JPPI Sebut PPDB Jalur Zonasi Tak Ciptakan Pemerataan, tapi Ketimpangan

fin.co.id - 11/06/2024, 16:45 WIB

JPPI Sebut PPDB Jalur Zonasi Tak Ciptakan Pemerataan, tapi Ketimpangan

Ilustrasi Penerimaan Peserta Didik Baru (PPDB).

FIN.CO.ID - Koordinator Nasional Jaringan Pemantau Pendidikan Indonesia (JPPI) Ubaid Matraji mengatakan, jalur zonasi pada penerimaan peserta didik baru (PPDB) menimbulkan masalah baru, yakni ketimpangan. Padahal, tujuan awal dari diadakannya jalur ini adalah menciptakan pemerataan pendidikan.

"Filosofi zonasi itu memang pemerataan. Siapa pun tidak pandang berprestasi atau tidak, punya kelebihan tertentu atau afirmasi tidak, pokoknya yang dekat dengan rumah itu punya kesempatan yang lebih untuk bisa masuk sekolah," kata Ubaid pada Diskusi Media Mencegah Praktik Korupsi Penerimaan Siswa Baru, Senin 10 Juni 2024.

Pada awal diterapkannya, kuota zonasi sebesar 90 persen dan terus berkurang dari tahun ke tahun hingga saat ini sebesar 50 persen. Ubaid mengungkapkan, tujuan pemerataan dari jalur zonasi ini justru menciptakan ketimpangan kaerna sistem rebutan kursi.

"Zonasi yang tujuannya pemerataan itu, pemerintah menginginkan bahwa semua anak rata, punya kesempatan yang sama untuk sekolah," lanjutnya.

Hal ini dapat terwujud apabila jumlah anak yang hendak sekolah sama dengan jumlah kursi yang tersedia. Namun kenyataannya, jumlah kursi lebih sedikit dibanding dengan jumlah calon siswa yang mendaftar.

"Maka yang terjadi adalah PPDB ini sistemnya rebutan kursi, kompetisi karena bangku kurang, mutunya timpang, kemudian tidak ada jaminan kepastian," ujarnya.

Tak ayal, orang tua memiliki kepanikan untuk segera mendaftarkan anaknya hingga situs pendaftaran eror pada awal-awal pembukaan. "Di kota-kota yang lain begitu hari pertama, hari kedua, hari ketiga dikasihnya error, orang tua langsung panik," ujarnya.

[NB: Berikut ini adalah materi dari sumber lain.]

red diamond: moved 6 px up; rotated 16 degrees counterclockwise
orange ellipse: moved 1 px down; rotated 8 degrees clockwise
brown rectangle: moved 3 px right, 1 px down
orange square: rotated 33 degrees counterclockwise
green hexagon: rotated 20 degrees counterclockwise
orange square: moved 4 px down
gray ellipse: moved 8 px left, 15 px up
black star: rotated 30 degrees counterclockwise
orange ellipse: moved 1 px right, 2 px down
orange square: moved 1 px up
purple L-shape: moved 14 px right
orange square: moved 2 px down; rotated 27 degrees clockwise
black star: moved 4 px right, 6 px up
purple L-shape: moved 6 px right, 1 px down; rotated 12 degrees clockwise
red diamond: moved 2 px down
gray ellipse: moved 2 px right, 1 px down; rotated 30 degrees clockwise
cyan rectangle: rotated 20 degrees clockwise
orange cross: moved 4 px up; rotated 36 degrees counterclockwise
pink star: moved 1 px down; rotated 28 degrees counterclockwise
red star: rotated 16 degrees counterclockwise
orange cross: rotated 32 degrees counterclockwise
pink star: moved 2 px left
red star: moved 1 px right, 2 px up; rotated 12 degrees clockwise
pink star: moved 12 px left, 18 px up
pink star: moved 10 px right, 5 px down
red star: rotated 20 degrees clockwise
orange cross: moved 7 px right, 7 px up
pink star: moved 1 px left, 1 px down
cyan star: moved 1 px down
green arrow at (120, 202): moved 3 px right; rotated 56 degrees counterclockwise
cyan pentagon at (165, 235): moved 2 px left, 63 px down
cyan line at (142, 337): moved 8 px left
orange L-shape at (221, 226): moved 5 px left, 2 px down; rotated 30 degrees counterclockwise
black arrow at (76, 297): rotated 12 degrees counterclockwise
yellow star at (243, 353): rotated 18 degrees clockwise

Kendala pendaftaran ini lantas turut memperluas peluang CPDB tidak lolos karena ada orang lain yang lancar, tapi ada yang error. "Kalau misal ada kepastian jaminan semua anak Indonesia kebagian kursi, pasti mau sistemya eror ya santai saja," imbuhnya.

Ubaid menyimulasikan PPDB di DKI Jakarta yang tidak tertampung di SMP sebanyak 80.000 dan 90.000 untuk jenjang SMA/SMK. Walaupun menggunakan skema PPDB Bersama dengan melibatkan swasta, kata Ubaid, itu hanya menampung tambahan kursi 8426 kursi.

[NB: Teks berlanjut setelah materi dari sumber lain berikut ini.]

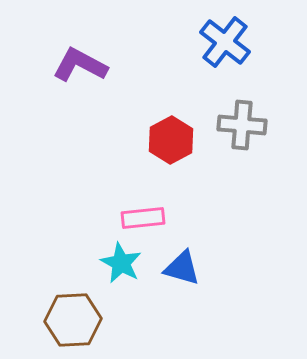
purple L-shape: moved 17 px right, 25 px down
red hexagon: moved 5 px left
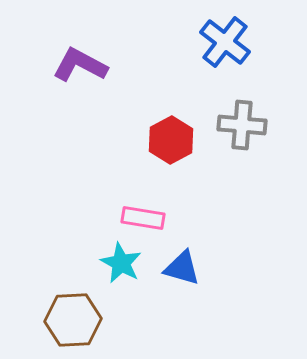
pink rectangle: rotated 15 degrees clockwise
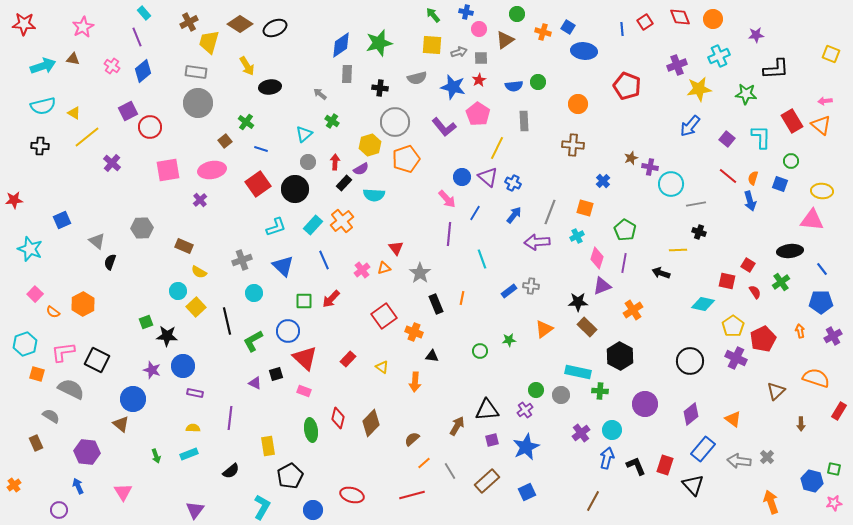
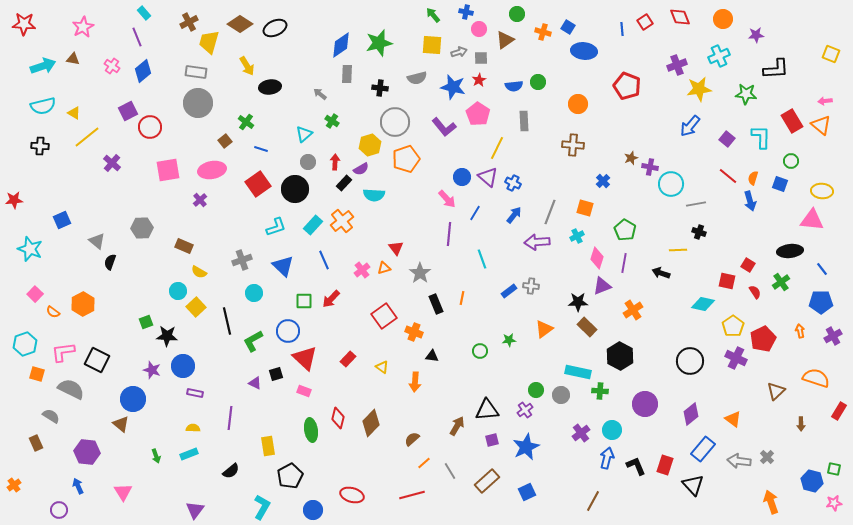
orange circle at (713, 19): moved 10 px right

"Gagal di PPDB Bersama dan PPDB di sekolah negeri, mau tidak mau ada 161.797 anak yang pasti masuk swasta," tandasnya.

Deputi Pencegahan dan Monitoring KPK Pahala Nainggolan menambahkan, sistem rebutan kursi yang diakibatkan kekurangan kuota ini karena ada pertimbangan terkait kualitas sekolah.

"Karena kualitasnya tidak sama, akhirnya orang berebut kursi. Harus negeri yang favorit," tandasnya.

Meski orang tua tidak bisa menyediakan pendidikan negeri untuk semua anak, ia menekankan pentingnya pemerataan kualitas pendidikan.

"Kalau swasta dan negeri kualitasnya sama, saya rasa orang tuanya waras saja. Dia akan pergi ke sekolah yang kira-kira bisa menjamin anak-anaknya ke jenjang berikutnya lebih baik," tambahnya.

Sekadar diketahui, jalur zonasi pertama kali dicetuskan oleh Menteri Pendidikan dan Kebudayaan (Mendikbud) Muhadjir Effendi pada 2017. Namun, oleh menteri penggantinya yakni Nadiem Makarim dilanjutkan hingga saat ini.